Please retype every entry below, keeping it exactly the same.

#### [SUPPLIED DATA]
+-------+
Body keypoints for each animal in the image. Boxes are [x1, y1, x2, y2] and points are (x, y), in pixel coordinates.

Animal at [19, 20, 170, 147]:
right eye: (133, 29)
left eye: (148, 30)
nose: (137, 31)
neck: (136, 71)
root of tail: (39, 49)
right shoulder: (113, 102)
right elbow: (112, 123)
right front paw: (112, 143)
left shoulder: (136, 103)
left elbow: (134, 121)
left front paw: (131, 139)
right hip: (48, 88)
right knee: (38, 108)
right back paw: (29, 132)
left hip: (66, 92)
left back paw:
+-------+
#### [SOLUTION FOR THIS EXERCISE]
Body keypoints for each animal in the image. Boxes are [x1, y1, x2, y2] and points are (x, y), in pixel coordinates.

Animal at [19, 20, 170, 147]:
right eye: (133, 29)
left eye: (148, 30)
nose: (137, 31)
neck: (136, 71)
root of tail: (39, 49)
right shoulder: (113, 102)
right elbow: (112, 123)
right front paw: (112, 143)
left shoulder: (136, 103)
left elbow: (134, 121)
left front paw: (131, 139)
right hip: (48, 88)
right knee: (38, 108)
right back paw: (29, 132)
left hip: (66, 92)
left back paw:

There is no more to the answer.